Mate connector position: tracking wheel center is 4.0 in right of robot centerline

→

⚡ tracking_wheel constructor

ez::tracking_wheel left_tracker
(port, 2.75, 4.0); // 4.0 = offset

📐 Onshape: Motor Cartridge Color

V5 Motor part → configuration: Blue (600 RPM) selected in configurator

→

⚡ main.cpp: MOTOR_GEAR

pros::E_MOTOR_GEAR_BLUE
// Blue=600, Green=200, Red=100

🔧 Robot Config Generator

Enter your measurements from Onshape. Get a complete robot-config.cpp snippet ready to paste.

Left motor ports (comma-sep, - = reversed)

Right motor ports

IMU port

Wheel diameter (from Onshape)

Track width inches (Onshape measure)

Tracking wheel offset (if using odom)

📏 How to Read Measurements from Onshape

Wheel diameter: Right-click the wheel part in the Feature Tree → Properties. Check the diameter from the VEX parts library — 4" omni wheels are 4.125".
Track width: Tools menu → Measure. Click center of left wheel, then center of right wheel. Read the distance. Use this exact number.
Tracking wheel offset: In the Assembly, right-click the tracking wheel's mate connector → Edit. The X or Y offset from the robot's origin mate is your distance to center.
Motor ports: Add a text annotation to your assembly labeling each motor with its Brain port number.
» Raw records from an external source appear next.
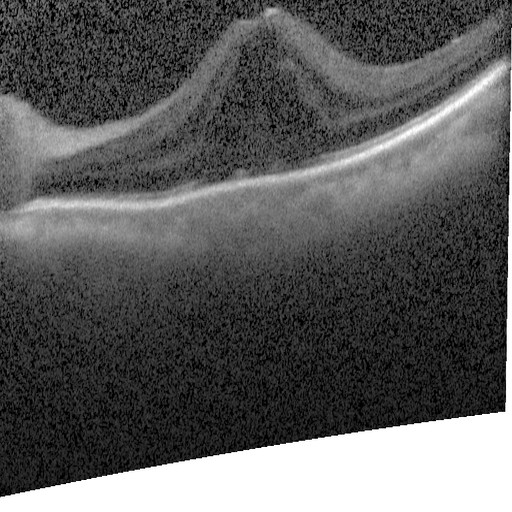 Macular scan · spectral-domain optical coherence tomography · OCT line scan.
Impression: diabetic macular edema (DME).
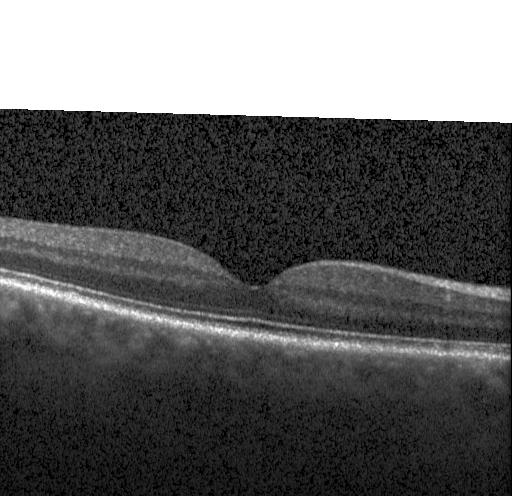

Retinal OCT cross-section showing no choroidal neovascularization, no diabetic macular edema, and no drusen.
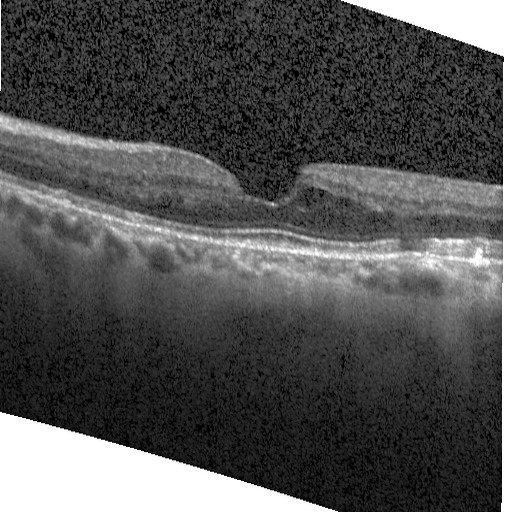
Acquired on a Heidelberg Spectralis; through the macula; spectral-domain OCT; OCT B-scan — Diagnosis: diabetic macular edema.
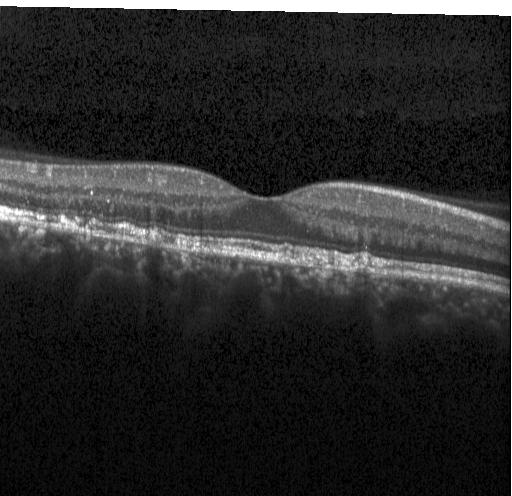

Optical coherence tomography B-scan, centered on the fovea.
Diagnosis: drusen.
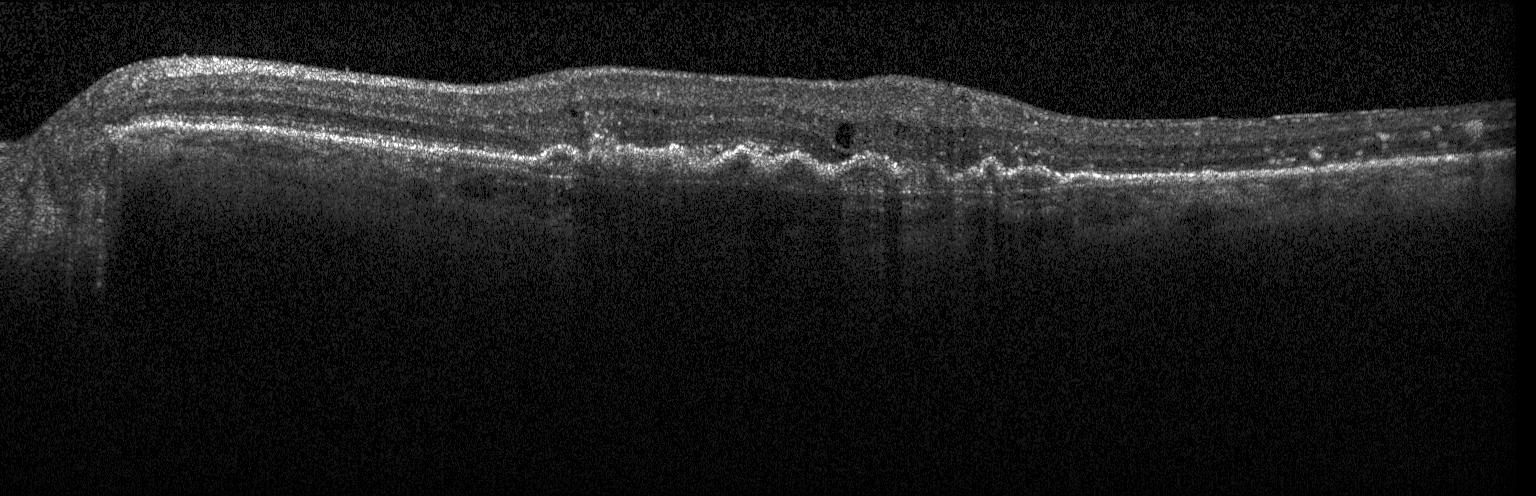
Dx: choroidal neovascularization.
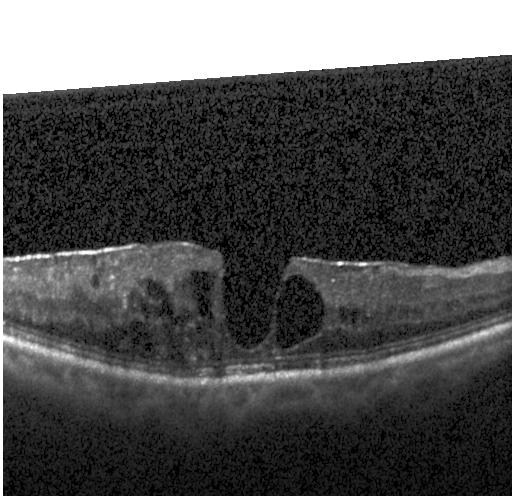
Diagnosis: diabetic macular edema.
Update it whenever wiring changes.

The port map habit: Create a simple table in your engineering notebook: Motor → Location → Port → Direction. Update it every time wiring changes. When a motor fails and needs replacing at a tournament, you don't want to guess which port it was on.

📖

DOCUMENTATION: BOTH TOOLS

Onshape measurement tools and EZ Template drive constructor reference

⚡ EZ Installation → 📦 VEX Parts Library → 📏 Tracking Wheel Offset →

⚙ STEM Highlight Engineering: Systems Integration — CAD as a Design Specification

The translation from CAD model to working code is a systems integration problem. In professional engineering, a CAD model specifies exact constraints — gear ratios, pivot radii, link lengths — and the software team uses those measurements as inputs. When a robot’s drivetrain CAD specifies a 4:1 gear ratio, the code’s RPM calculations must use that exact ratio. Discrepancies between the mechanical design and software parameters are one of the most common causes of auton drift.

🎤 Interview line: “Our CAD model drives our code configuration. When we update gear ratios in Onshape, we update our EZ Template wheel settings to match. This systems integration approach eliminates a category of bugs where mechanical and software assumptions diverge. Our drivetrain documentation shows the CAD specs side-by-side with the code constants.”

Your Onshape model shows a 3.25-inch wheel diameter, but your EZ Template chassis is configured with 4.0 inches. What is the most likely symptom?

⬛ The robot drives faster than expected because the code thinks wheels are larger

⬛ Autonomous movements will consistently overshoot — the robot drives farther than commanded because the code calculates travel based on the wrong wheel size

⬛ The robot steers to the left because one side is configured differently

📝

Notebook entry tip: Build & Program — Orange slide — Write a CAD-to-code handoff entry: include your Onshape wheel diameter measurement, gear ratio from the CAD assembly, and the corresponding EZ Template config values. Side-by-side documentation of CAD specs and code constants shows judges that your software was derived from your design — not invented separately.